Monday, February 18, 2008

Fresh Curd's the Word!

This Week at Saxelby Cheesemongers

Fresh curd's the word! This week we're rolling out the welcome wagon for two new fresh cheeses, Champlain Valley Organic Cream Cheese and Hawthorne Valley Quark.

I ask you, this bright and shiny Monday, when was the last time you had a good bagel and cream cheese? I can confidently answer for myself that it was yesterday, Sunday, when I took a trip up to the venerable establishment called David's Bagels on First Avenue and 13th street.

Lower East Side sacrelige aside (sorry Kossar's! I just wasn't in the hood!) it got me thinking... the New York bagel and cream cheese institution is sacred and delicate matter, not to be tousled and rocked about on the waves of change, trends, what have you. Each of us has our bagel rituals, favorite spots, favorite flavors, favorite schmears, etc. Different strokes for different folks, and so on and so on... as Sly and the Family Stone so succinctly put it.

That being said, I would like to propose to you a Green Mountain twist to your bagel and cream cheese regimen, coming from Champlain Valley Creamery in Vergennes, Vermont. Carlton Yoder, resident cheese maker extraordinaire, has been lovingly ladling the curd for his organic cream cheese for years now. Made from the milk of a neighboring farm with a mixed herd of Jersey and Holstein cows, his Champlain Valley Cream Cheese is pure butterfatty spreadable goodness. The cream cheese is rich and dense, with a stiff texture and delightfully tangy snap of flavor. I dare say that with the debut of this Vermonter, old Philadelphia has met its match.

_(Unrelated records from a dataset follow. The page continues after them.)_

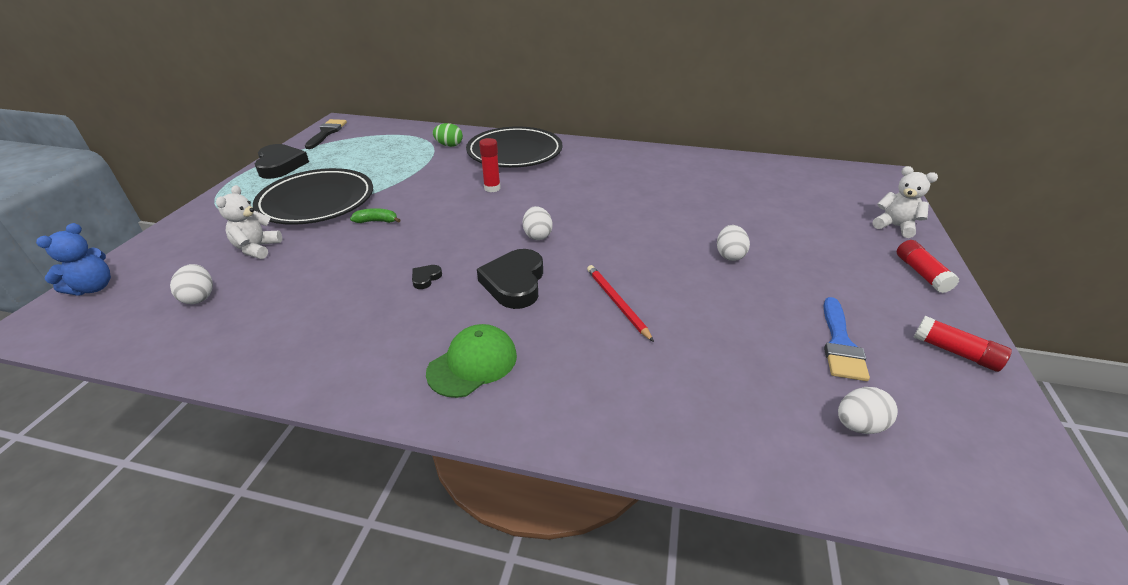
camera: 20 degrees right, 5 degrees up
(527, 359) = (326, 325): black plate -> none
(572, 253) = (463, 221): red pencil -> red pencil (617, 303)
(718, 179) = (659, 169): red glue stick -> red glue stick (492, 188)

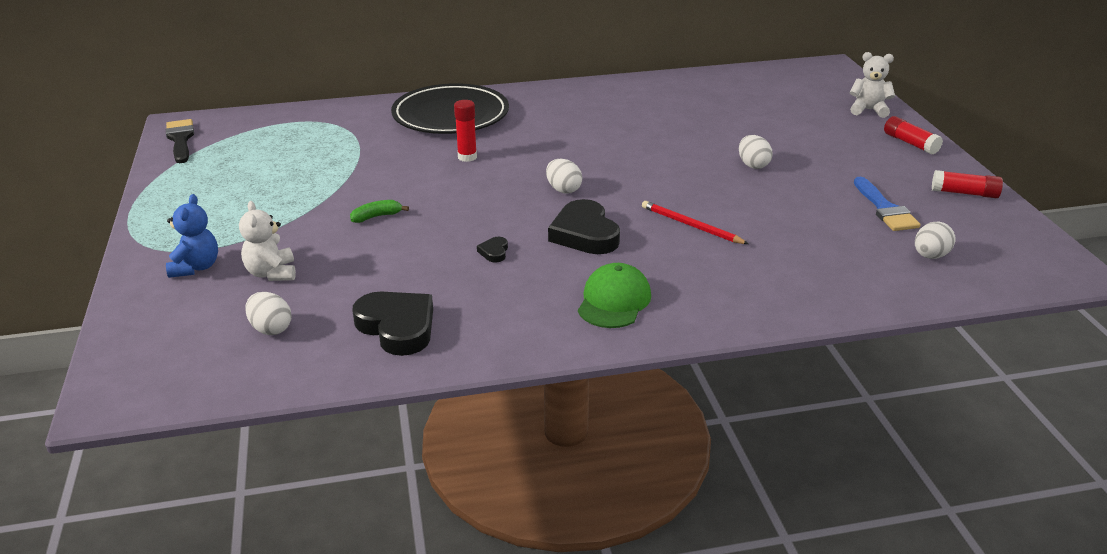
camera: 25 degrees left, 5 degrees down
(93, 288) = (126, 355): blue teddy bear -> blue teddy bear (196, 267)
(280, 165) = (172, 188): black heart -> black heart (397, 327)
(317, 201) = (278, 214): black plate -> none
(449, 145) = (363, 123): green egg -> none

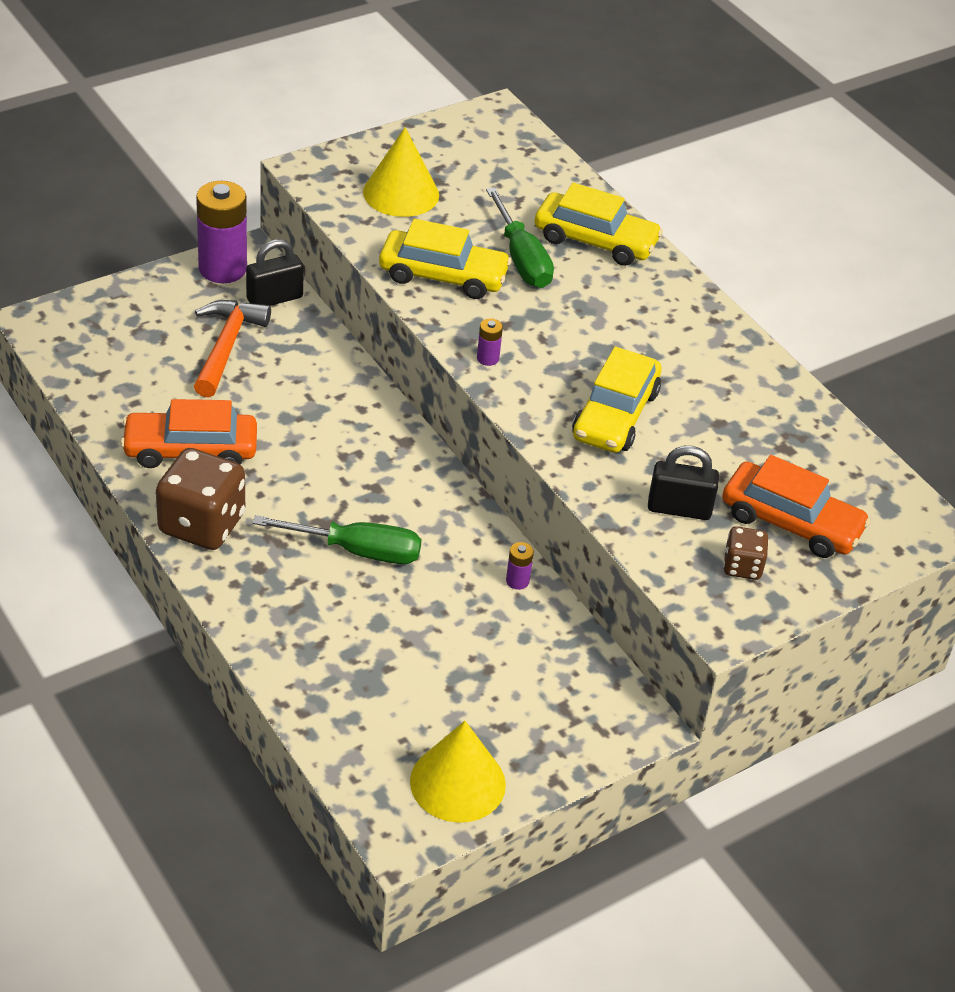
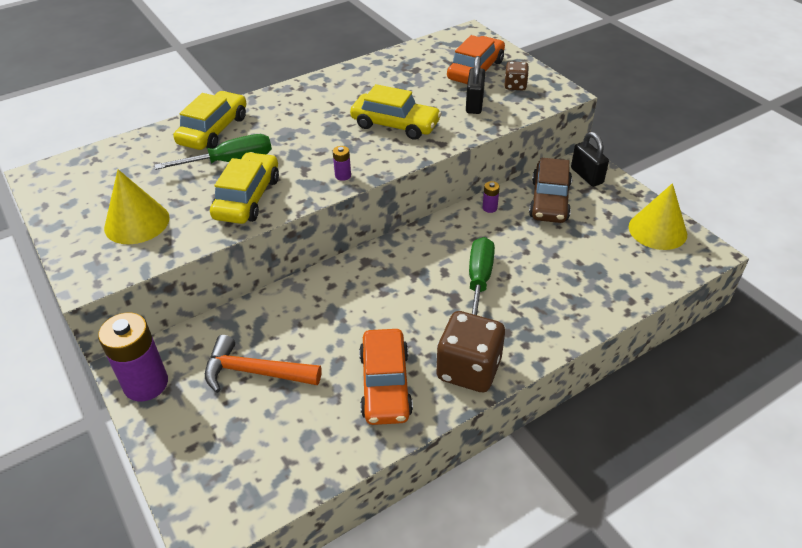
camera: 85 degrees left, 0 degrees up
(274, 298) = (193, 344): black padlock -> black padlock (586, 176)
(536, 656) = (549, 200): none -> brown car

And if that weren't enough to get the old tastebuds up and running, perhaps a spoonful of Hawthorne Valley Quark might do the trick? Hawthorne Valley is a 400 acre biodynamic farm upstate New York that is home to a herd of stoic Brown Swiss cows. Quark, a traditional fresh European cheese, comes from the Slavic word 'tvarog' which means, simply, curd. However, much like an international spy, Quark has many other glamorous aliases depending on the country in which it resides... including pot cheese, white cheese, foamy milk, or thick milk. A beautiful yet simple fresh cheese, Quark's uses are pretty much endless. It is phenomenal as a base for any herbed or veggie dip, makes a mean cheesecake or quiche, or holds its own with a bit of fresh fruit or honey stirred into the mix.

These cheeses are so fresh you could slap 'em. 'Could' being the operative word there.